Le procédé de négation par la parole et par l’acte comporte une plus large limitation que celui qui existe dans la négation par fantasmes. Dans son domaine imaginatif l’enfant est souverain maître ; tant qu’il garde pour lui seul ses fantasmes, personne ne peut intervenir. Au contraire c’est dans le monde extérieur que doivent se manifester les fantasmes traduits en paroles ou en actes. L’utilisation par l’enfant de ce mécanisme est donc conditionnée par le consentement de l’entourage comme il est intérieurement conditionné par son degré d’adaptation à la réalité. Dans le cas du porteur de casquette, le succès de ses tentatives de défense dépend entièrement d’une permission ou d’une interdiction de rester la tête couverte à la maison, à l’école et au jardin. Les gens jugent de la normalité ou de l’absence de normalité de ces mécanismes de protection non d’après la structure interne de la mesure défensive mais seulement d’après son degré de bizarrerie. Lorsque le jeune garçon garde compulsivement son chapeau sur la tête, il présente un « symptôme », on le juge bizarre et il risque, à tout moment, de se voir dérober sa protection contre l’angoisse. À une période plus tardive de sa vie, ses mesures de protection sont devenues moins voyantes, il s’est débarrassé de son couvre-chef et de son havresac et se contente de porter en permanence dans sa poche un stylo. Dès lors chacun le trouve normal. À la satisfaction de tous et conformément à leurs exigences, il a supprimé ou tout au moins dissimulé son mécanisme. Toutefois rien n’est changé en ce qui concerne son angoisse intérieure. Afin de supprimer la peur de la castration, il tient toujours aussi compulsionnellement à son stylo et paye des mêmes accès d’angoisse et de déplaisir toute séparation éventuelle d’avec cet objet.

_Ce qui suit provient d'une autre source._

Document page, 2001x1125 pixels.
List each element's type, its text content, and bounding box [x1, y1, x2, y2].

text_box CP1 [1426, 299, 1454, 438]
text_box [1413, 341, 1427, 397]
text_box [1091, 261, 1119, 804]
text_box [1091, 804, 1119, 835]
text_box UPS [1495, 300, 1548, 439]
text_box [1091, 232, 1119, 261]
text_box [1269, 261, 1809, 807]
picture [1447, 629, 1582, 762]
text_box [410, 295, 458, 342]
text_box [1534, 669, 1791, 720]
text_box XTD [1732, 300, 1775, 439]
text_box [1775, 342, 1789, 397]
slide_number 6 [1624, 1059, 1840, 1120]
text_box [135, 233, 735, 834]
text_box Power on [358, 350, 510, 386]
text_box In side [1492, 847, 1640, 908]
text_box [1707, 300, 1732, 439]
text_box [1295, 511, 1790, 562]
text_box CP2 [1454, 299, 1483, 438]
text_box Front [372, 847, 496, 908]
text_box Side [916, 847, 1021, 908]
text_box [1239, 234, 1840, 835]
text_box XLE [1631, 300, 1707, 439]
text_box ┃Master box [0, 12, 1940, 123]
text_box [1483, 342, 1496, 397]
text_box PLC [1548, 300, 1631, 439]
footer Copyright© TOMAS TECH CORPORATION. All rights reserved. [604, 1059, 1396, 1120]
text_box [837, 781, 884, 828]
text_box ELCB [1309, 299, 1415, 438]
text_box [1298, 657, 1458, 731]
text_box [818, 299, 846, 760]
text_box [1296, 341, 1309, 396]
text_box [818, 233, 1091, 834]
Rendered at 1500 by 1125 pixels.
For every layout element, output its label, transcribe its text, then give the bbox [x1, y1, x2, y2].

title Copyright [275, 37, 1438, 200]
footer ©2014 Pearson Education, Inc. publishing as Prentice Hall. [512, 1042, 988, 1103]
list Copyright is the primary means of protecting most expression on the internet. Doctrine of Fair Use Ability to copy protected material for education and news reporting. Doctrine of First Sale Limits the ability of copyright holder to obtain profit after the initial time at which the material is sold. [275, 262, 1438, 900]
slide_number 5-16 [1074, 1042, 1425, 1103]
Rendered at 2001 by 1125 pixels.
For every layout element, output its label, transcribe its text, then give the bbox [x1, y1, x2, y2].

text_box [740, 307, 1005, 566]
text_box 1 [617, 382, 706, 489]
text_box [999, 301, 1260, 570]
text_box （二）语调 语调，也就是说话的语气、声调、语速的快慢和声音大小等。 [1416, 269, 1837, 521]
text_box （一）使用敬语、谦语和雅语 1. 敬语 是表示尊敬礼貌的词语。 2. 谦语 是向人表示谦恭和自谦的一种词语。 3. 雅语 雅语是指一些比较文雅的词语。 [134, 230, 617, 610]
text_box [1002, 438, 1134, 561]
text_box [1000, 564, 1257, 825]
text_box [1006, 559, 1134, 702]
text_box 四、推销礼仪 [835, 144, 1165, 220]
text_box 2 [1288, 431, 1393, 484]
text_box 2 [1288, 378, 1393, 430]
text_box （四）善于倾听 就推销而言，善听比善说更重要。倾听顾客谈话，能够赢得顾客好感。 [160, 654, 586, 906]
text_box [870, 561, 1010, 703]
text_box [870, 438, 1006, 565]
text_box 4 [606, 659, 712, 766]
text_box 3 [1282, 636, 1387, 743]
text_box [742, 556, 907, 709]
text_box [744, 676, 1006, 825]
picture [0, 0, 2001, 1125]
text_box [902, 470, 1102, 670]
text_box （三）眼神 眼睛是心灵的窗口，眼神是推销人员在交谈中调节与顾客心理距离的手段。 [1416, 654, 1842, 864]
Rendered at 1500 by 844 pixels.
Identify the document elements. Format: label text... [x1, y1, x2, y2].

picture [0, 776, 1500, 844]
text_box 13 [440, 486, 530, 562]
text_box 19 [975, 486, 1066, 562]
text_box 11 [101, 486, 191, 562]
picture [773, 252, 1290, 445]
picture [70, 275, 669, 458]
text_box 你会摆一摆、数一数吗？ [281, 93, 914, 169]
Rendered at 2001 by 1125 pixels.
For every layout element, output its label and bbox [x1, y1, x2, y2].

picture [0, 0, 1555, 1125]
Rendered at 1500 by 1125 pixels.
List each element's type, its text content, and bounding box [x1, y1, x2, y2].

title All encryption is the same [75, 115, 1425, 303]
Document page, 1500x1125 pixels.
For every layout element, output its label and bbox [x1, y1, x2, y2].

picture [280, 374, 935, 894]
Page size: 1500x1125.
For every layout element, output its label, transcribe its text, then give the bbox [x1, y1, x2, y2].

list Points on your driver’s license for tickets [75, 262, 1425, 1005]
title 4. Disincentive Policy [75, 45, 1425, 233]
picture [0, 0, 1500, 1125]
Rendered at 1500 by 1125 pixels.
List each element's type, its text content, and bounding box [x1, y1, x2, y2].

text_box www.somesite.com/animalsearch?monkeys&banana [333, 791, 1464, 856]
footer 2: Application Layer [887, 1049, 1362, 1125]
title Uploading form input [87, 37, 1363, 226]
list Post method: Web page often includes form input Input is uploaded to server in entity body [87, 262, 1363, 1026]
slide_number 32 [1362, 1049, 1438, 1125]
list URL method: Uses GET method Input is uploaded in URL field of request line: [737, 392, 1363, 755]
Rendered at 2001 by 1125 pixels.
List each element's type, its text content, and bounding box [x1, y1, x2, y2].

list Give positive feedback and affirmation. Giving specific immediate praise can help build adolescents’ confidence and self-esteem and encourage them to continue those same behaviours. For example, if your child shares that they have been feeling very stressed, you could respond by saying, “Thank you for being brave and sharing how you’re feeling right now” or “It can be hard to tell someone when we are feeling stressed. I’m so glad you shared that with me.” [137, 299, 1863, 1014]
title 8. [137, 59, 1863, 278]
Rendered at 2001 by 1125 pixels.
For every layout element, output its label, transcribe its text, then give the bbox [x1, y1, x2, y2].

C’est du consentement du monde extérieur à ces mesures protectrices que dépend parfois le pronostic ; en effet, la production d’angoisse est arrêtée et liée dans « le symptôme » primitif, ou bien la tentative de défense échoue, la production d’angoisse s’intensifie, aboutit directement à un conflit intérieur, à un retournement de la défense contre la vie instinctuelle et par là au déclenchement de névroses véritables. Il serait néanmoins dangereux d’essayer d’éviter les névroses infantiles en favorisant ces négations. Quand le mécanisme joue trop fort, le moi édifie des excroissances, des bizarreries, des excentricités qui, une fois le temps des négations primitives définitivement passé, sont ensuite difficiles à faire disparaître.